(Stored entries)
○ ○ ○ ○
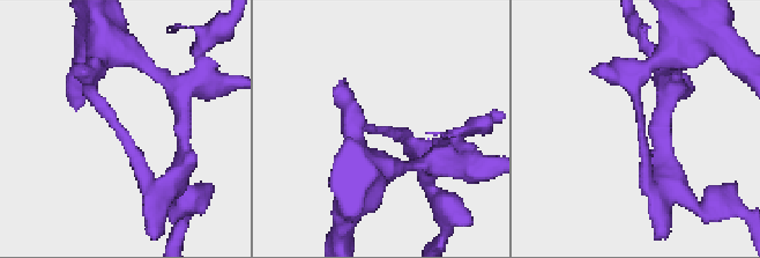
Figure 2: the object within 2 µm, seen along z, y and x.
act=view view=em slice=planes show=tint pic=2 at=(114, 126)

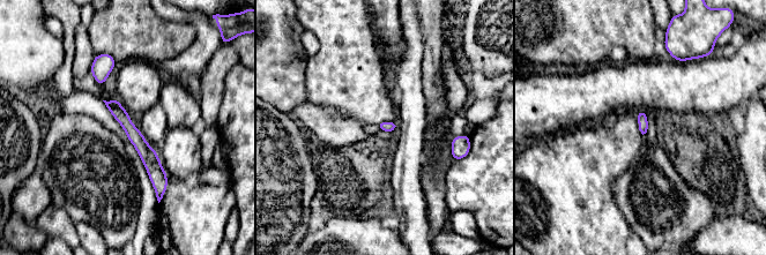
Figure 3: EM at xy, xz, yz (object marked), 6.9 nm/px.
act=keep runs_along=3:(112, 102), (149, 156), (162, 186) found='all the same neuron'

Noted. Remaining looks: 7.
act=view view=3d um=4 side=back pic=1 at=(673, 343) why='thick turns thin'

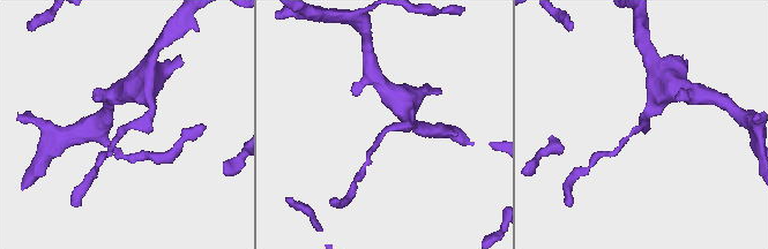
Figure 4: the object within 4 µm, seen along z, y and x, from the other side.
act=view view=em slice=xz step=16 show=tint pic=4 at=(642, 128) why='need the tissue'

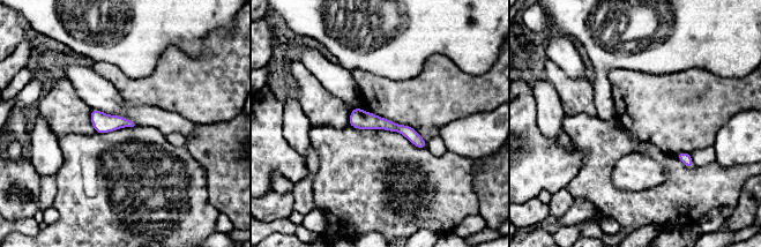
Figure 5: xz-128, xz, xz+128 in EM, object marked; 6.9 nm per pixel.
act=view view=em slice=planes show=tint at=same why='another direction'

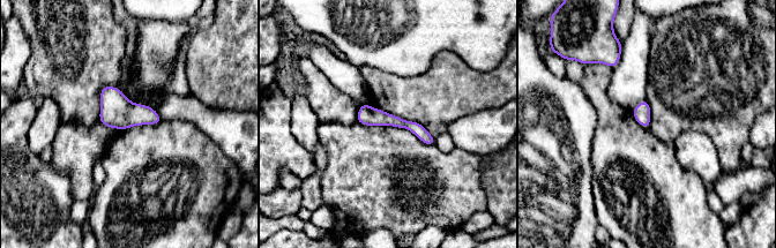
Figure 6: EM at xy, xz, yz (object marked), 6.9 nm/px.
act=keep runs_along=6:(360, 112), (410, 125), (431, 142) found='all the same neuron'

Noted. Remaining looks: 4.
act=view view=3d um=2 pic=1 at=(1010, 256) why='a fork'

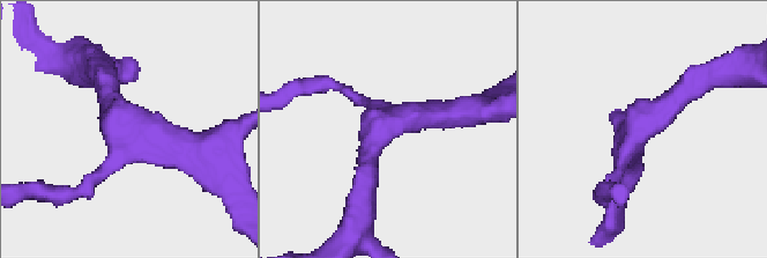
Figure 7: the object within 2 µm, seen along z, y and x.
act=view view=em slice=yz step=16 show=plain pic=7 at=(383, 124) arms=3 why='need the tissue'

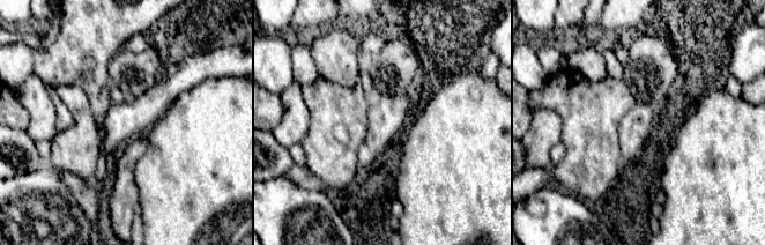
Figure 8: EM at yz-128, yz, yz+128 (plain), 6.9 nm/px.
act=view view=em slice=yz step=16 show=tint at=same

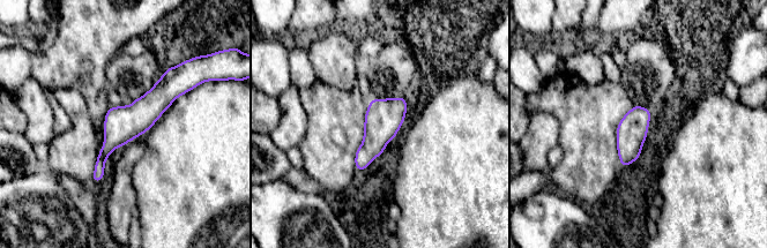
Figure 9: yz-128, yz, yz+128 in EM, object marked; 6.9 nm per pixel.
act=keep width_nm=220 runs_along=9:(177, 89), (108, 148), (96, 179) found='one neuron here'

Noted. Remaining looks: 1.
act=view view=em um=3.6 slice=planes show=tint pic=1 at=(307, 111) why='narrows sharply'

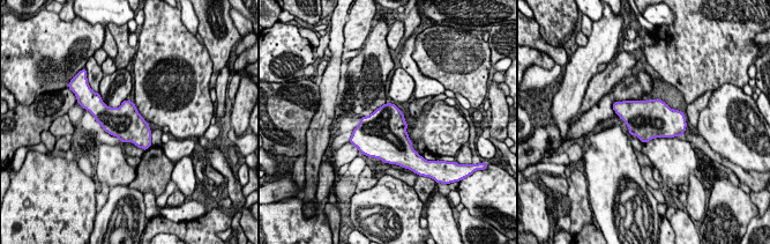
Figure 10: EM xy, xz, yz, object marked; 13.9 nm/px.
○ ○ ○ ○
### YOUR ASSIGNMENT
Keep out the pictures, and copy exactly the lines from the one that contains "Noted. Remaining looks: 1." through the final line of the records above, both ends included.

### RESPONSE
Noted. Remaining looks: 1.
act=view view=em um=3.6 slice=planes show=tint pic=1 at=(307, 111) why='narrows sharply'

Figure 10: EM xy, xz, yz, object marked; 13.9 nm/px.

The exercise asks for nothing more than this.